Goal A: In the text on timidity, who is described as stealing under the shadows of night to elude observation?

Page text:
▼▼▼
Timidity

“Let this mind be in you, which was also in Christ Jesus.”
“This man receiveth sinners.” — Luke xv. 2.

The ironical taunt of proud, and cunning censorious Pharisees formed the glory of him who came “not to call the righteous, but sinners, to repentance.” Publicans and outcasts ; those covered with a deeper than any bodily leprosy — laid bare their wounds to the ” Great Physician ; ” and as conscious guilt and timid penitence crept abashed and imploring to His feet, they found nothing but a forgiving and a gracious welcome !

“His ways” were not as “man’s ways!” The “watchmen,” in the Canticles, ” smote ” the disconsolate one seeking her lost Lord ; they tore off her veil, mocking with chilling unkindness her anguished tears. Not so “the Chief Shepherd and Bishop of souls.” “This man receiveth sinners!” See at Nicodemus, stealing under the shadows of night to elude observation — type of the thousand thousand who in every age have gone trembling in their night of sin and sorrow to this Heavenly Friend! Does Jesus punish his timidity by shutting His door against him, spurning him from his presence ? — “He will not break the bruised reed, He will not quench the smoking flax!”
▲▲▲
Goal B: Quote the records from the line with "m=33 already on file." up to and including the line with "Log entry: h=9 m=11", leaving out the pictures.

Recorded data:
▼▼▼
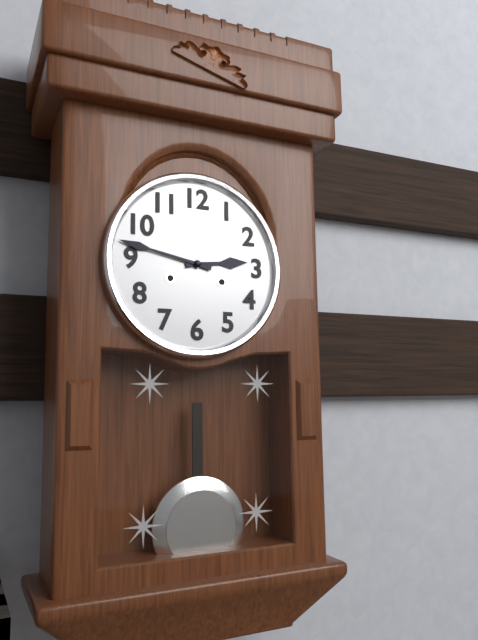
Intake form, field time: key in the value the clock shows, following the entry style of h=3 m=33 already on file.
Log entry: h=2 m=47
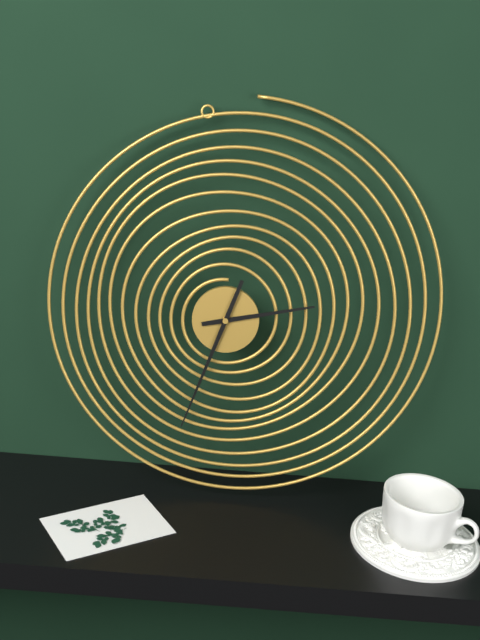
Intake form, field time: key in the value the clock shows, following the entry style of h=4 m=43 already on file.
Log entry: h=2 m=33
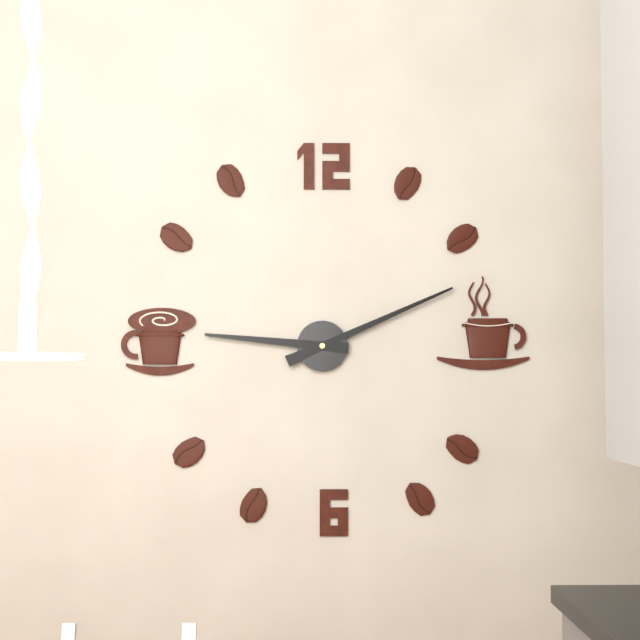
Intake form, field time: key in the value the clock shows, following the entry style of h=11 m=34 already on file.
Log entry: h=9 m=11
▲▲▲
▼▼▼
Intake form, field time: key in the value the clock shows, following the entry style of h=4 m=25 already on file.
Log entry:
▲▲▲
Worked solution A: Nicodemus

Worked solution B:
Intake form, field time: key in the value the clock shows, following the entry style of h=3 m=33 already on file.
Log entry: h=2 m=47
Intake form, field time: key in the value the clock shows, following the entry style of h=4 m=43 already on file.
Log entry: h=2 m=33
Intake form, field time: key in the value the clock shows, following the entry style of h=11 m=34 already on file.
Log entry: h=9 m=11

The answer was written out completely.